A decision on whether to file for bankruptcy protection, or other financial reorganization, will be made within three weeks, after completing talks to get $3 billion in financing, said CEO John Sidgmore.

Sprint will eliminate about 1,200 jobs in its global markets group over the next several weeks, and will decommission certain high-speed data platforms in some cities, as the third-largest U.S. long-distance phone company makes an effort to cut costs.

Wall Street's 'Divestiture Anxiety': A Depression of Another Kind

Which "depression" is worse? The economic mudslide, or the psychotic state of Wall Street traders seeking professional help to overcome their "divestiture anxiety"? These days, psychiatrists are counselling traders whose "self-esteem" goes up and down with the Nasdaq, or who experience anxiety every time they have to sell a holding. And then, there is the former hedge-fund manager who describes the "serotonin effect" of Prozac and other mood-altering drugs.

A front-page article in the New York Times July 7 revealed that behind the blowout of the "New Economy" bubble, is a sad tale of investors who seem to have lost their grip.
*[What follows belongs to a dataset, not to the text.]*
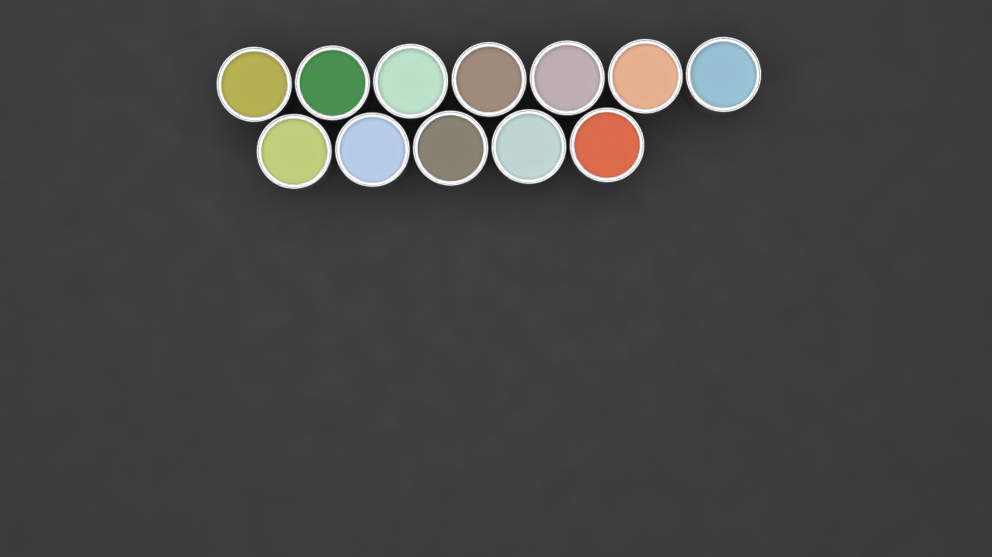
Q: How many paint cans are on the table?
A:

Headlined, "Portfolios Depressed, Traders Seek Therapy," the article, by writer Alessandra Stanley, notes that, while psychologists are not new to company boardrooms or trading floors, "the use of psychotherapy by market professionals to find their inner trader ... is something else."
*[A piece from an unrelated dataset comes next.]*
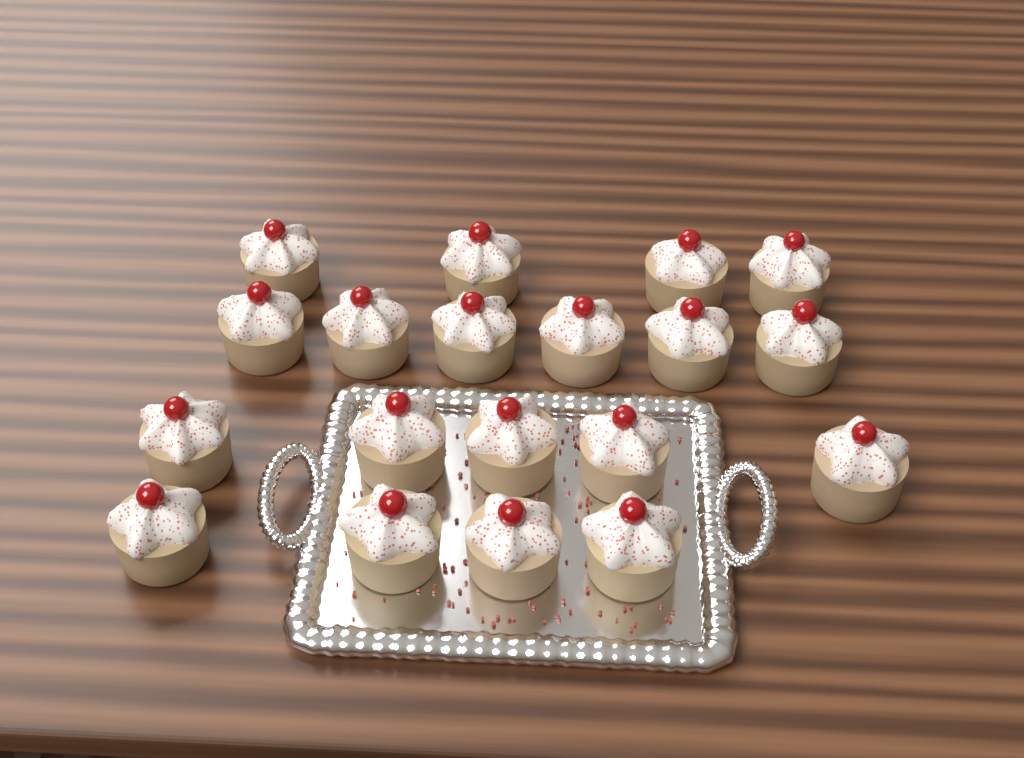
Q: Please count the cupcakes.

One trend in psychotherapy is "wealth therapy." Psychologists like Suze Ormond (The Courage To Be Rich), "helps clients cope emotionally and practically with windfall wealth."

Another phenomenon described by "behavioral economists" is "the endowment effect"—"the tendency of investors to endow stock they own with more value than it has. (A variation on the old Neopolitan saying, 'Even a cockroach is beautiful to its mother.')"

And then, there is the role of drugs: James J. Cramer, author of Confessions of a Street Addict, admits: "One reason the investor class, including me, missed the downside was serotonin," he reveals. Prozac and other mood-altering drugs of choice suppress "end of the world" thoughts, Cramer explained. "Which means you are not as anxious as you should be about an obvious downside."

One money therapist, Richard Trachtman, "helps clients uncover their deep-rooted taboos about money." Another, John Jacobs, who "has also developed expertise in wealth issues," frets that some patients, "whose self-esteem rises and falls with the Nasdaq or Dow ... have no ability to appreciate that they are still very rich," even after a 40% drop in their holdings.

But, before you are tempted to feel sorry for them, consider the case of one patient, "who was worth $800 million and ended up worth only $20 million." His therapist worried that "that did make a huge difference in his life." Although, the doctor mused, "It wasn't all bad. He found out who his real friends are."